[Your task] Take the lines below beginning at the line that has "left elbow: (539, 395)" and stopping after the line that has "right knee: (168, 533)", and print them exactly as they are, with no other lines.

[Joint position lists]
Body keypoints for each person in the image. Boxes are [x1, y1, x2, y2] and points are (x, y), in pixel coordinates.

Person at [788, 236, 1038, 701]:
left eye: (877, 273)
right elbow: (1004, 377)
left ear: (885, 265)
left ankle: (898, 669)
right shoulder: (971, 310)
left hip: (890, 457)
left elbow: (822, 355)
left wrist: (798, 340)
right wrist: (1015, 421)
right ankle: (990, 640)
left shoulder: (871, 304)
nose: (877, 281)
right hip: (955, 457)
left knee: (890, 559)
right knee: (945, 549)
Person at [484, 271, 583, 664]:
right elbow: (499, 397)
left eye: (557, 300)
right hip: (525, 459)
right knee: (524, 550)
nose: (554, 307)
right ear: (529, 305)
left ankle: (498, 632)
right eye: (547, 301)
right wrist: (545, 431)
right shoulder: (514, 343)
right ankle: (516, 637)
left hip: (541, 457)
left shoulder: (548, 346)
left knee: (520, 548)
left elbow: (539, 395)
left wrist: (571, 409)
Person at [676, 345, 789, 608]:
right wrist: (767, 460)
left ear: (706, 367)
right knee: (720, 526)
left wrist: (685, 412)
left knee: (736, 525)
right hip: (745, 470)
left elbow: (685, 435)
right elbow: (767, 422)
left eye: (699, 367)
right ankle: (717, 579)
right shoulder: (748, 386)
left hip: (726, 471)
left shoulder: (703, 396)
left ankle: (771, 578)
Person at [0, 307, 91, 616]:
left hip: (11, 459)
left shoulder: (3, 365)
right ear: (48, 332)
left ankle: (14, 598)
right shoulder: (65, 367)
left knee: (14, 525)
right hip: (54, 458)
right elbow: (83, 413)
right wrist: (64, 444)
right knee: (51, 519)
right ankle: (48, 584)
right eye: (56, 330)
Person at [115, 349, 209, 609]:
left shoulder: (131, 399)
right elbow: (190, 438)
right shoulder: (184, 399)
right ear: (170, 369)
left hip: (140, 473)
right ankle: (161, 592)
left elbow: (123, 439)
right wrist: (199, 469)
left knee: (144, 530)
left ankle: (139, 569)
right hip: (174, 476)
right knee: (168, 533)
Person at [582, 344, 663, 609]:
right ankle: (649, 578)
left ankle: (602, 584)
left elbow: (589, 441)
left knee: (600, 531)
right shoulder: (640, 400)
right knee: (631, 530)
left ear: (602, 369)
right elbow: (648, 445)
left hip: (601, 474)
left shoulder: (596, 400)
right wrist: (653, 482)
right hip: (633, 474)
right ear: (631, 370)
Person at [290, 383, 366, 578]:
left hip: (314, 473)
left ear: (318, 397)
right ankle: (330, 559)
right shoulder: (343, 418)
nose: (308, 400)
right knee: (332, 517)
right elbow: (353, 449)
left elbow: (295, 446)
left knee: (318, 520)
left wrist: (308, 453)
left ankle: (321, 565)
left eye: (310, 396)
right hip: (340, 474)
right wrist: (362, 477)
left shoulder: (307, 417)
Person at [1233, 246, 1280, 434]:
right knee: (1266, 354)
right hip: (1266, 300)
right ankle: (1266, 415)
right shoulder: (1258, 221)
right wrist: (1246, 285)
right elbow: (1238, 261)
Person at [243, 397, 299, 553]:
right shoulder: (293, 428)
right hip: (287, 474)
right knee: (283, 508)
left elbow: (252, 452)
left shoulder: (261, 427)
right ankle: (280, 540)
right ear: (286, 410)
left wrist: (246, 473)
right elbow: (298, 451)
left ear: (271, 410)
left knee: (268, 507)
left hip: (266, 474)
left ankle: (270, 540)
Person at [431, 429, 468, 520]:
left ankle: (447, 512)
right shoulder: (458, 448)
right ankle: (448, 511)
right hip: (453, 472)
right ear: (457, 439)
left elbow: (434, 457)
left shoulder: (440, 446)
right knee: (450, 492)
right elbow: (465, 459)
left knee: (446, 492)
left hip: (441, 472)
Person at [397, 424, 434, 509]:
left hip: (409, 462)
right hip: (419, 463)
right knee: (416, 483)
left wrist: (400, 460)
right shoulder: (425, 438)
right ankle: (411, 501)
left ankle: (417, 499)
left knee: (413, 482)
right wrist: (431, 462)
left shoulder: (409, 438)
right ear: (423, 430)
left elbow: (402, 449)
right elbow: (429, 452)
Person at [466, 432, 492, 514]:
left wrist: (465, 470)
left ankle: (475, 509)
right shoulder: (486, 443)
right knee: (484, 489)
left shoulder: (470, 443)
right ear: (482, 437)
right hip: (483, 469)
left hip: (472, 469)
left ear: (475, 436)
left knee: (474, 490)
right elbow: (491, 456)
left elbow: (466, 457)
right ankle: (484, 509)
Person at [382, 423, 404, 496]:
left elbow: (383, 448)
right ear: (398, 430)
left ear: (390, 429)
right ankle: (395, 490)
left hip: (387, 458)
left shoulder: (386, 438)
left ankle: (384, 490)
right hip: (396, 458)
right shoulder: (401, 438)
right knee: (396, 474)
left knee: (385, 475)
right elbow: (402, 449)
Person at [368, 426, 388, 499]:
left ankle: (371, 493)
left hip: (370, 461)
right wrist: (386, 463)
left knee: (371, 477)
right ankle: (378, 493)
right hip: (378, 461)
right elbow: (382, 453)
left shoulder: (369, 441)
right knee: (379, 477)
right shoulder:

[Task result]
left elbow: (539, 395)
left wrist: (571, 409)
Person at [676, 345, 789, 608]:
right wrist: (767, 460)
left ear: (706, 367)
right knee: (720, 526)
left wrist: (685, 412)
left knee: (736, 525)
right hip: (745, 470)
left elbow: (685, 435)
right elbow: (767, 422)
left eye: (699, 367)
right ankle: (717, 579)
right shoulder: (748, 386)
left hip: (726, 471)
left shoulder: (703, 396)
left ankle: (771, 578)
Person at [0, 307, 91, 616]:
left hip: (11, 459)
left shoulder: (3, 365)
right ear: (48, 332)
left ankle: (14, 598)
right shoulder: (65, 367)
left knee: (14, 525)
right hip: (54, 458)
right elbow: (83, 413)
right wrist: (64, 444)
right knee: (51, 519)
right ankle: (48, 584)
right eye: (56, 330)
Person at [115, 349, 209, 609]:
left shoulder: (131, 399)
right elbow: (190, 438)
right shoulder: (184, 399)
right ear: (170, 369)
left hip: (140, 473)
right ankle: (161, 592)
left elbow: (123, 439)
right wrist: (199, 469)
left knee: (144, 530)
left ankle: (139, 569)
right hip: (174, 476)
right knee: (168, 533)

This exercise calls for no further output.